2 American soldiers killed in Afghanistan

Two U.S. service members were killed Saturday after a firefight broke out in Afghanistan, officials tell CBS News. A government official in eastern Afghanistan told CBS News the incident occurred in the Sherzad district of eastern Nangarhar province.

"Upon completing a key-leader engagement at the district center, current reports indicate an individual in an Afghan uniform opened fire on the combined U.S. and Afghan force with a machine gun," U.S. Forces-Afghanistan (USFOR-A) spokesman Colonel Sonny Leggett said.

Six other American soldiers were wounded, according to the Afghan Ministry of Defense. They also said an Afghan National Army soldier was killed and three others were wounded.

"Incidents such as this fail to have negative effects on the friendship and spirit of cooperation and between the ANDSF [Afghan National Defense and Security Forces] and U.S. Military forces," the Ministry of Defense said in a statement. "We will continue our fight against terrorism together."

The Pentagon on Sunday identified the service members who were killed as Javier Jaguar Gutierrez, 28, and Antonio Rey Rodriguez, also 28. Gutierrez was from San Antonio, Texas, and Rodriguez was from Las Cruces, New Mexico. Both were posthumously promoted to the rank of sergeant 1st class.

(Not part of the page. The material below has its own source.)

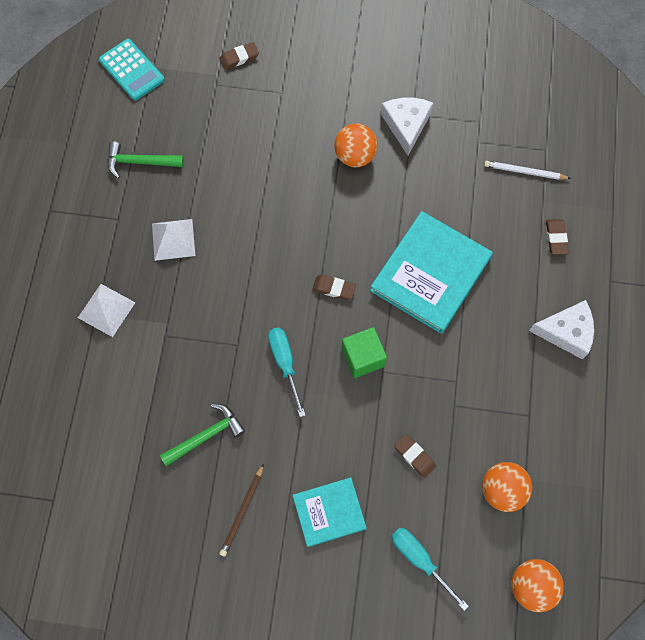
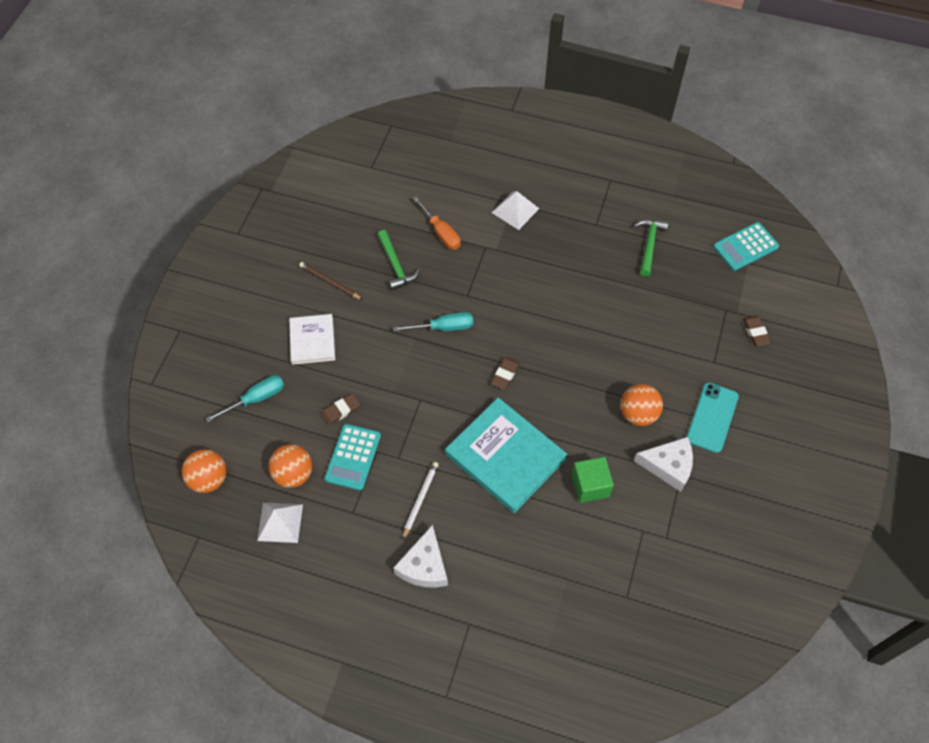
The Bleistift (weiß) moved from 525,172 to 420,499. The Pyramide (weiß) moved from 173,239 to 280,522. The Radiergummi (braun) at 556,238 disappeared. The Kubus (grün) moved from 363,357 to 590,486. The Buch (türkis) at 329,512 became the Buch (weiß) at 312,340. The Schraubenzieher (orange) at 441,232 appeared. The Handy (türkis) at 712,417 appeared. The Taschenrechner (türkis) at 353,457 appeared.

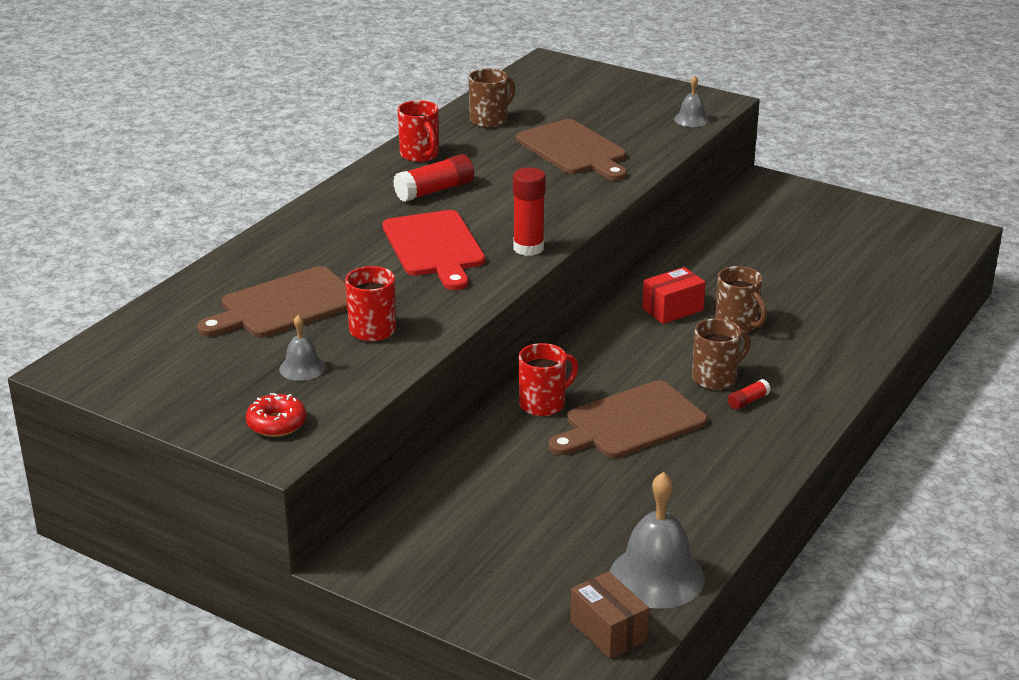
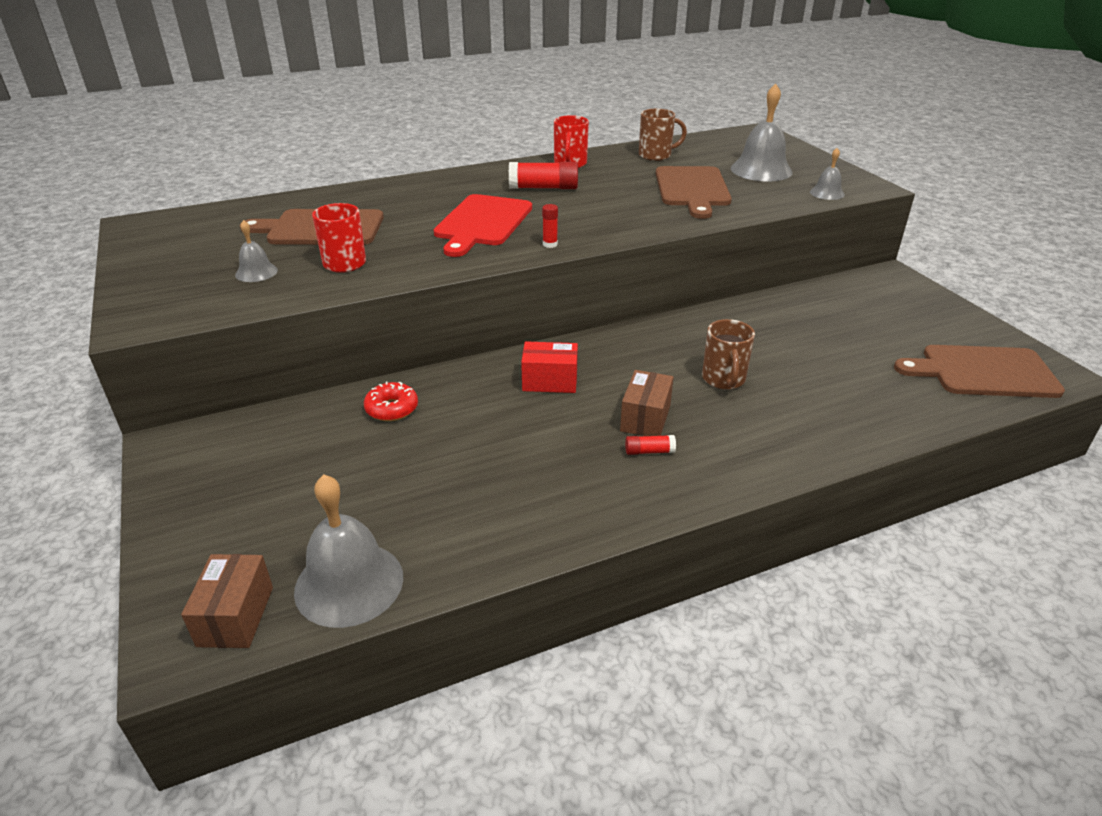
The Klebestift (rot) at 528,248 changed to 0.51 times the size. The Schachtel (rot) moved from 672,309 to 550,381. The Tasse (braun) at 716,378 was replaced by the Schachtel (braun) at 645,418. The Tasse (rot) at 543,404 disappeared. The Schneidebrett (braun) moved from 630,422 to 983,372. The Donut (rot) moved from 276,423 to 392,409. The Glocke (grau) at 761,170 appeared.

"We are still collecting information and the cause or motive behind the attack is unknown at this time," the statement added. "The incident is under investigation."

combo-rodriguez-gutierrez
(L) Sergeant 1st Class Antonio Rey Rodriguez, 28, of Las Cruces, New Mexico; (R) Sergeant 1st Class Javier Jaguar Gutierrez, 28, of San Antonio, Texas. Department of Defense

It's estimated there are more than 10,000 U.S. troops in Afghanistan. In President Trump's State of the Union speech Tuesday, he said the U.S. is "working to finally end America's longest war and bring our troops back home."

Mr. Trump said "peace talks are underway," and he said it is not the "function" of the U.S. military "to serve other nations as  law enforcement agencies."